Não! Com certeza estava mal hospedado... nem lhe convinha permanecer ali! — Oh! Bastava já de ser governado, de ser vigiado a todo instante! — Já era tempo de gozar um pouco de liberdade.

E, enquanto sorvia compassadamente o café, recapitulava na memória todo o seu passado de terror e submissão: — Antes de entrar para a escola de primeiras letras, nunca lhe deixaram transpor a porta da rua ou a porta do quintal; os outros meninos de sua idade tinham licença para empinar papagaios, brincar entrudo, queimar fogos pelo tempo de São Pedro; — ele não! depois caiu nas garras do professor, — aquela fera! Nunca saia de casa, sem levar atrás de si um escravo para o vigiar, para impedi-lo de fazer travessuras e obrigá-lo a caminhar com modo, direito, sério como homem. Afinal escapou ao professor, sim! mas continuou sob a dura vigilância do pai, do tio e das tias; todos rondavam; todos o traziam “num cortado”. Só na fazenda da avó conseguia desfrutar alguma liberdade, mas essa mesma não era completa e, ai! durava tão pouco tempo!...

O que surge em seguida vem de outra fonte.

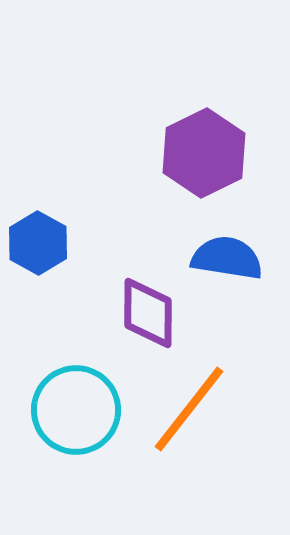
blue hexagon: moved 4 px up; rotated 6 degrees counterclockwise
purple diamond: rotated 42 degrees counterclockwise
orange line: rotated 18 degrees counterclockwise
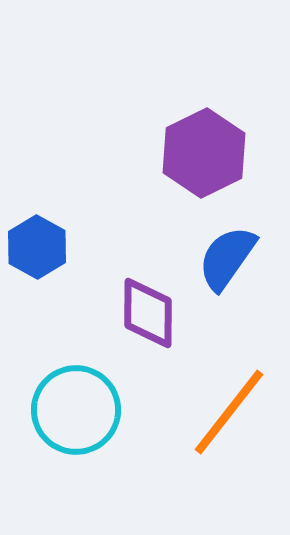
blue hexagon: moved 1 px left, 4 px down
blue semicircle: rotated 64 degrees counterclockwise
orange line: moved 40 px right, 3 px down
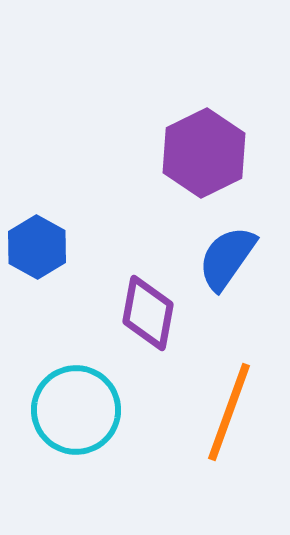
purple diamond: rotated 10 degrees clockwise
orange line: rotated 18 degrees counterclockwise
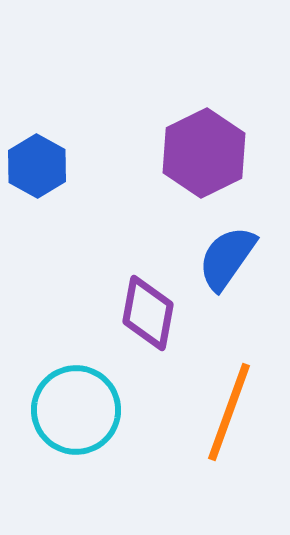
blue hexagon: moved 81 px up
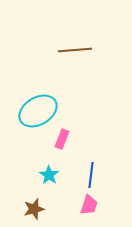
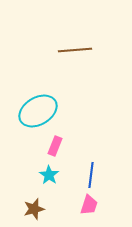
pink rectangle: moved 7 px left, 7 px down
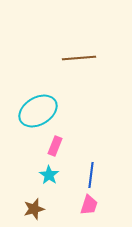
brown line: moved 4 px right, 8 px down
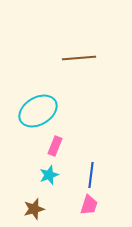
cyan star: rotated 18 degrees clockwise
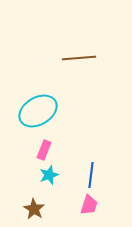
pink rectangle: moved 11 px left, 4 px down
brown star: rotated 25 degrees counterclockwise
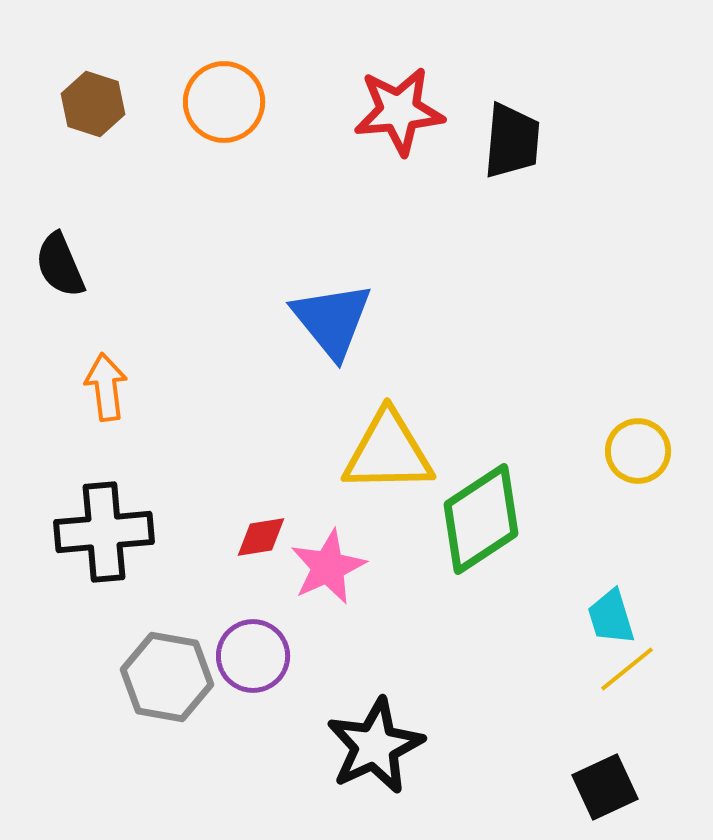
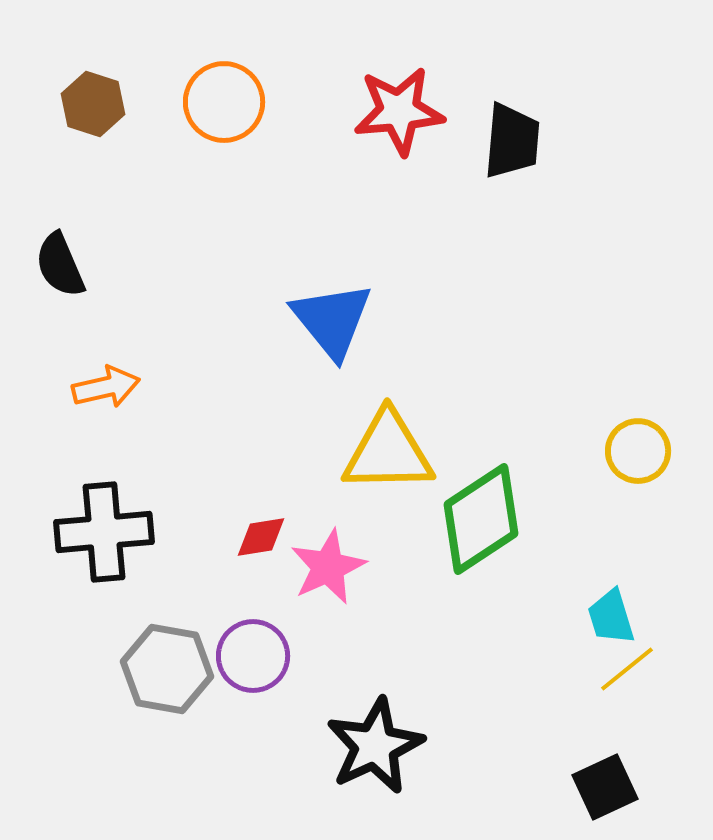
orange arrow: rotated 84 degrees clockwise
gray hexagon: moved 8 px up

Agora compreendia a razão pela qual, no mês de férias que passava aí, se tornava tão maligno, — é que naturalmente queria desforrar o resto do ano, que levava coagido em casado pai. De sua infância eram aqueles meses privilegiados a coisa única que lhe merecia verdadeira saudade; ao mais estrangulavam tristes reminiscências de castigos, de sustos, apoquentações de todo o gênero.

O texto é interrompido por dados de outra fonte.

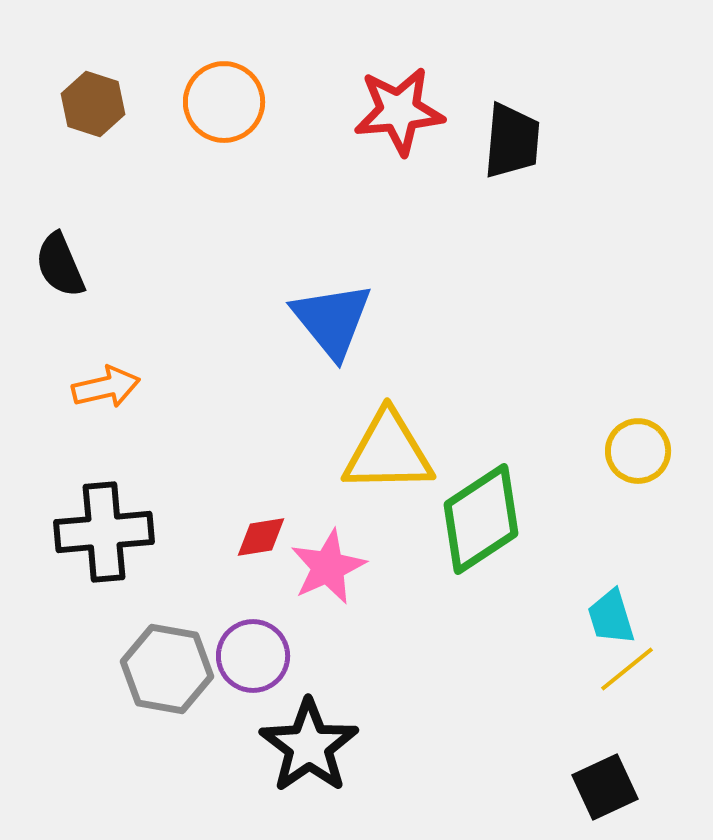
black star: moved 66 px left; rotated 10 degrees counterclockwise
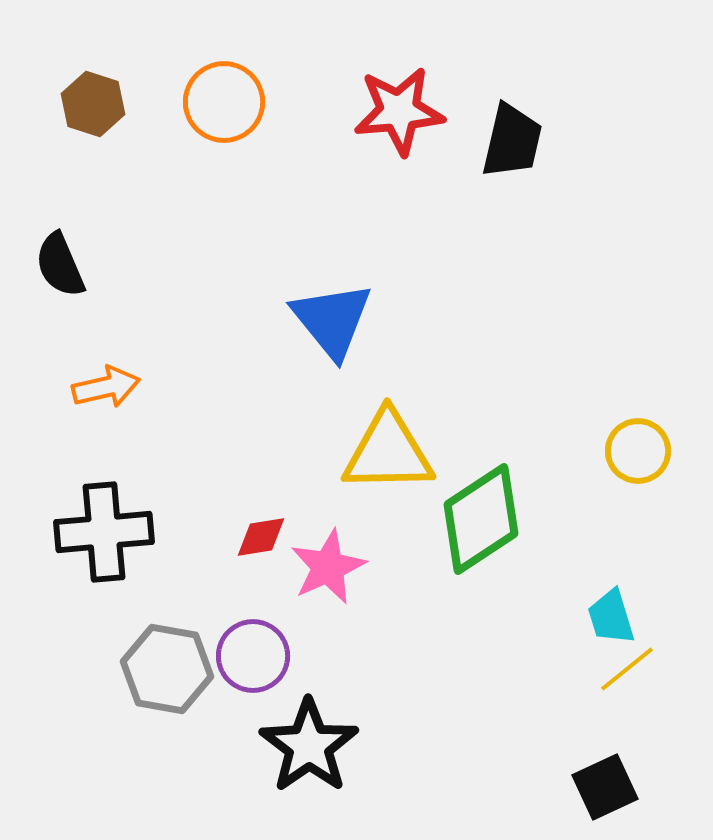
black trapezoid: rotated 8 degrees clockwise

A própria idéias de sua mãe nunca lhe vinha só; havia sempre ao lado da venerada imagem alguma recordação enfadonha e constrangedora. — As poucas vezes em que estavam juntos, o pai chegava no melhor da intimidade e Ângela se retraía, cortando em meio as carícias do filho, como se as recebera de um amante, em plena ilegalidade do adultério.

E a memória desses beijos a furto e medrosos, a memória desses carinhos cheios de sobressalto, relembravam-lhe as vezes que ele em pequeno se metia no quarto dos engomados, de camaradagem com as mulatas da casa que aí trabalhavam conjuntamente.